Although the U.S. does not have a national identification card, the U.K. did not have one either — until digital ID was introduced. The U.K. scrapped national ID in 1952.

In May, the Transportation Security Administration (TSA) began Real ID enforcement for domestic air travelers in the U.S. In the months before, TSA engaged in a push to encourage U.S. citizens to acquire Real ID-compliant documents, such as driver’s licenses. Full enforcement will begin in 2027.

The REAL ID Act of 2005 established security standards for state-issued ID cards in response to the 9/11 attacks and the recommendations of the 9/11 Commission. In the intervening years, its implementation was repeatedly delayed.

Last year, then-President Joe Biden issued an executive order for federal and state governments to speed up the adoption of digital ID.

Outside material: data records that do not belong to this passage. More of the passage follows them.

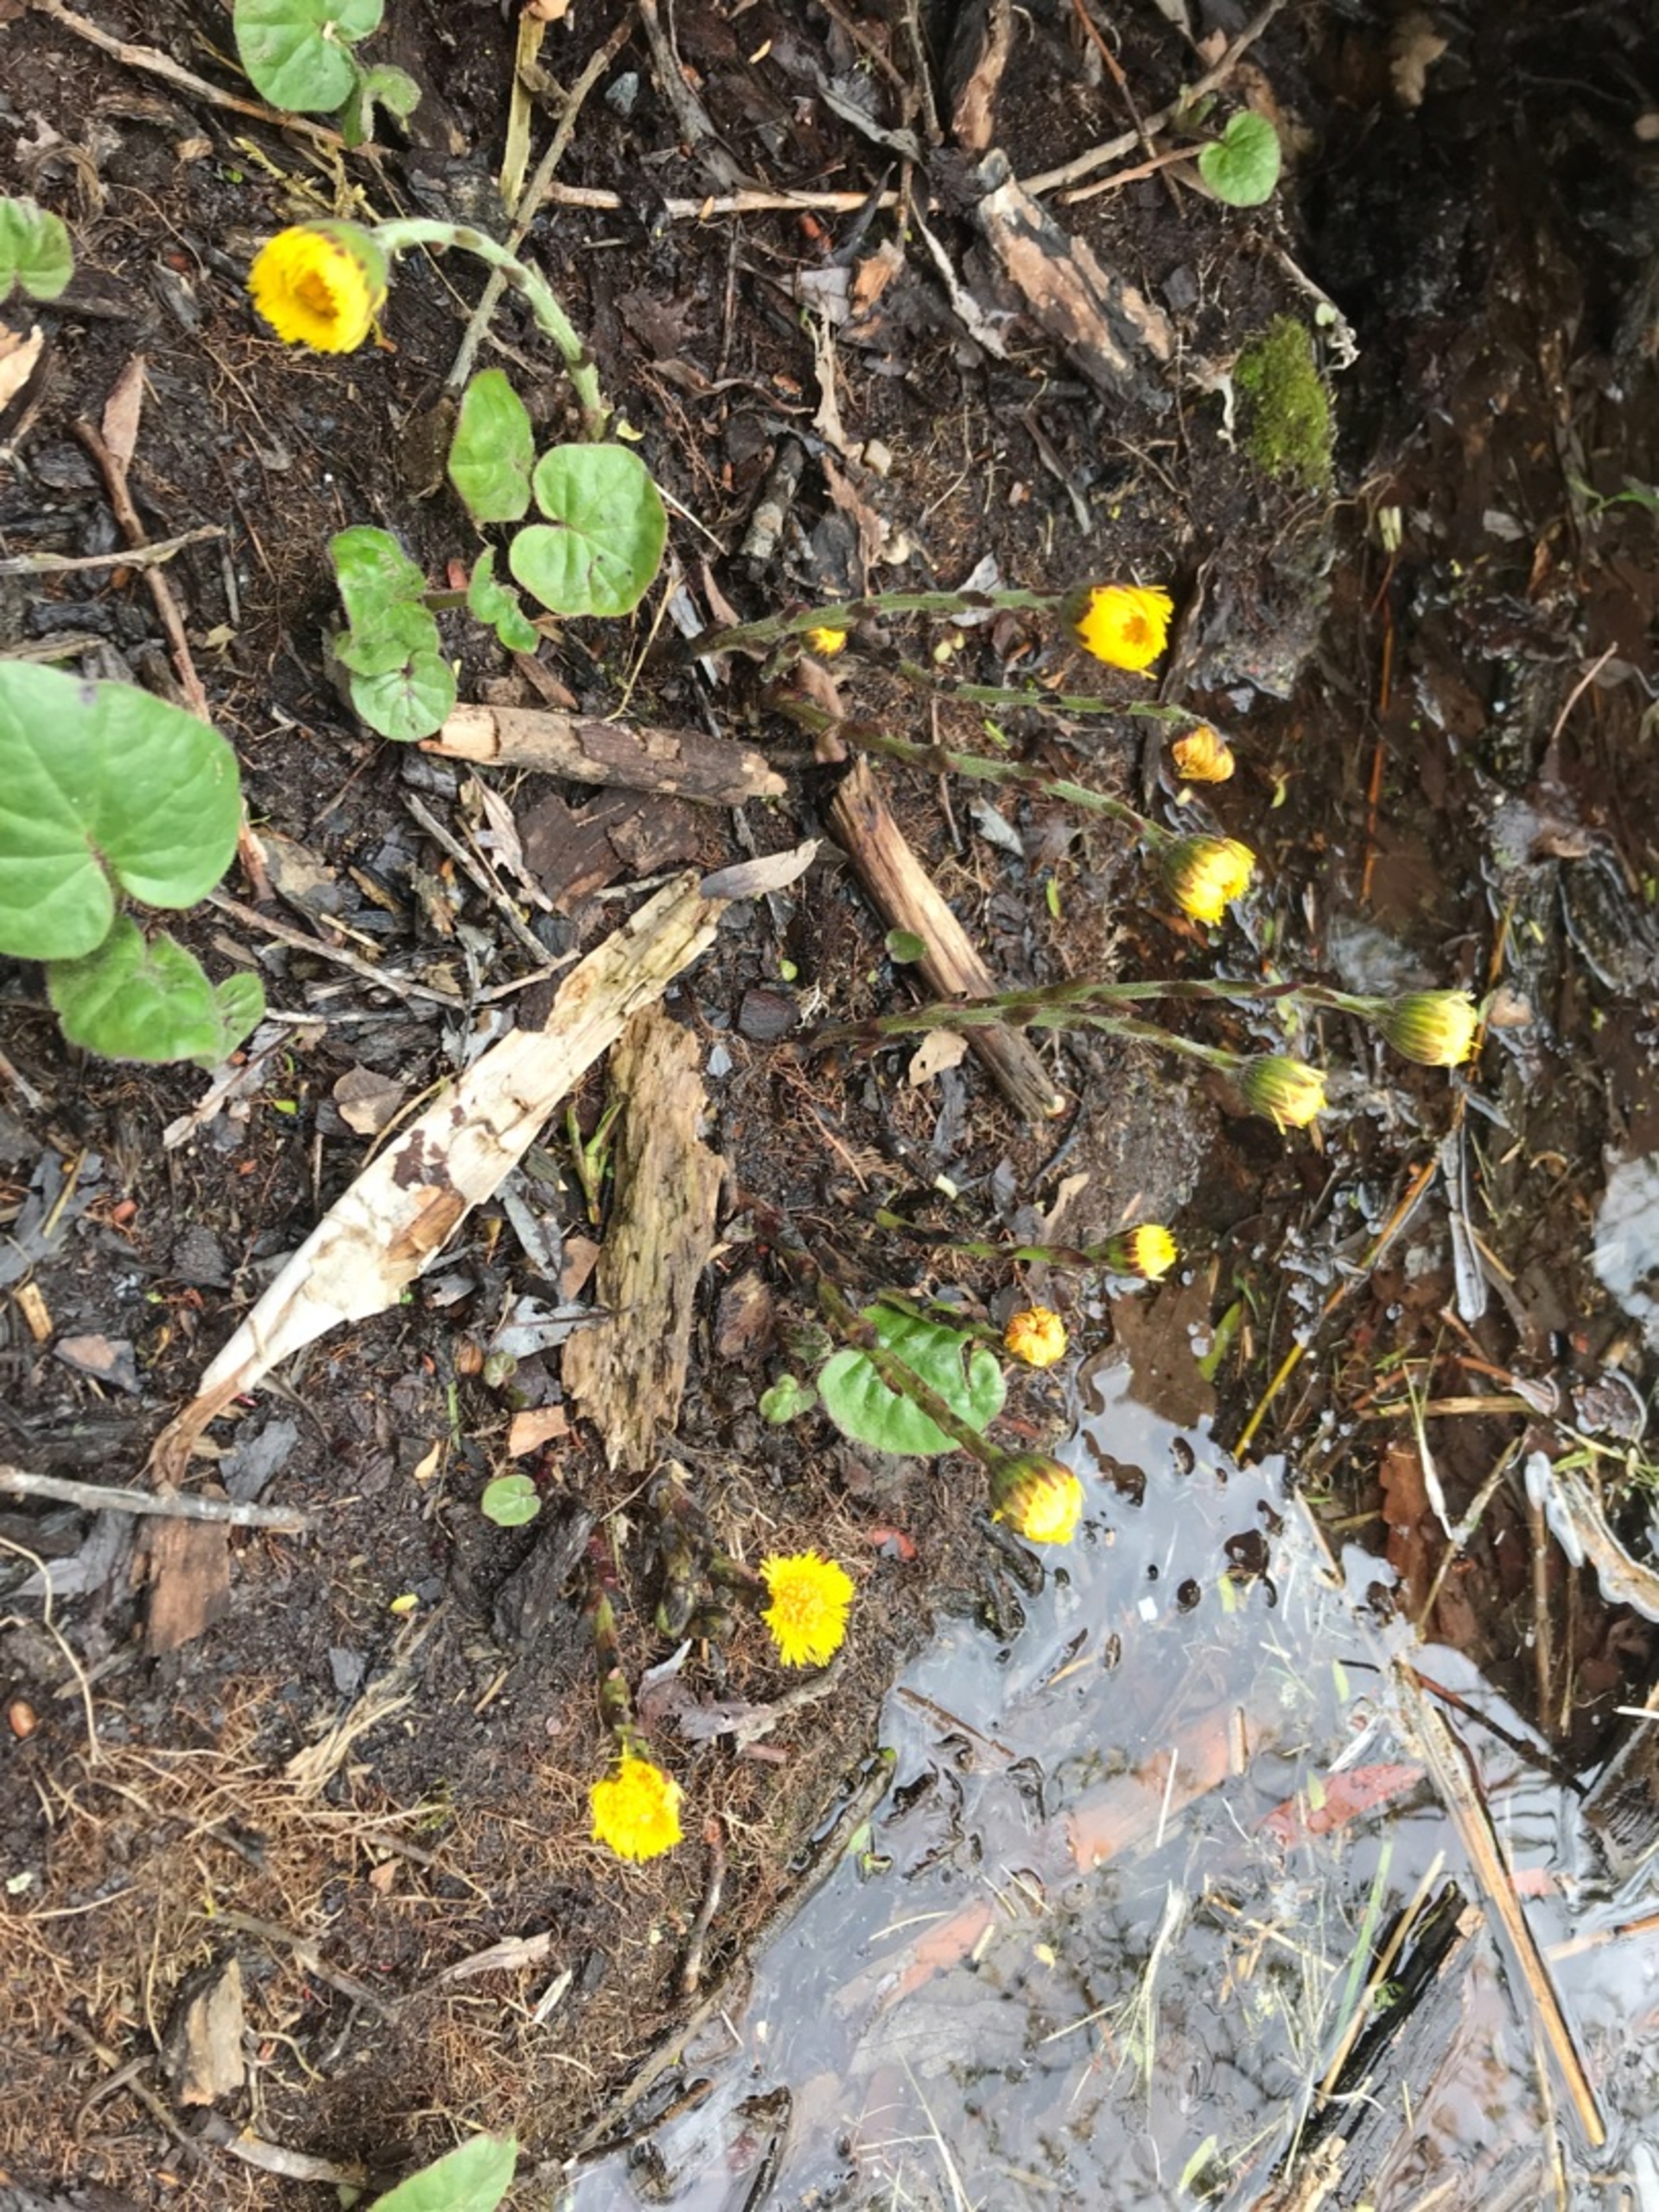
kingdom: Plantae
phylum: Tracheophyta
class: Magnoliopsida
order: Asterales
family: Asteraceae
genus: Tussilago
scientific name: Tussilago farfara
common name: Følfod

Brase said Real ID “is really a national ID system for America, currently disguised as a state driver’s license with a star. The American people really have no idea that what’s in their pocket is a national ID and they have no idea that the [Department of Motor Vehicles offices] are planning to digitize them.”

Hinchliffe said 193 countries, including the U.S., accepted digital ID last year when they approved the United Nations’ Pact for the Future.

Earlier this month, Sen. Rand Paul (R-Ky.) introduced the Safeguarding Personal Information Act of 2025 (S 2769), a bill to repeal the REAL ID Act of 2005.

“If digital ID is allowed to spread globally, future generations will never know freedom,” Hinchliffe said.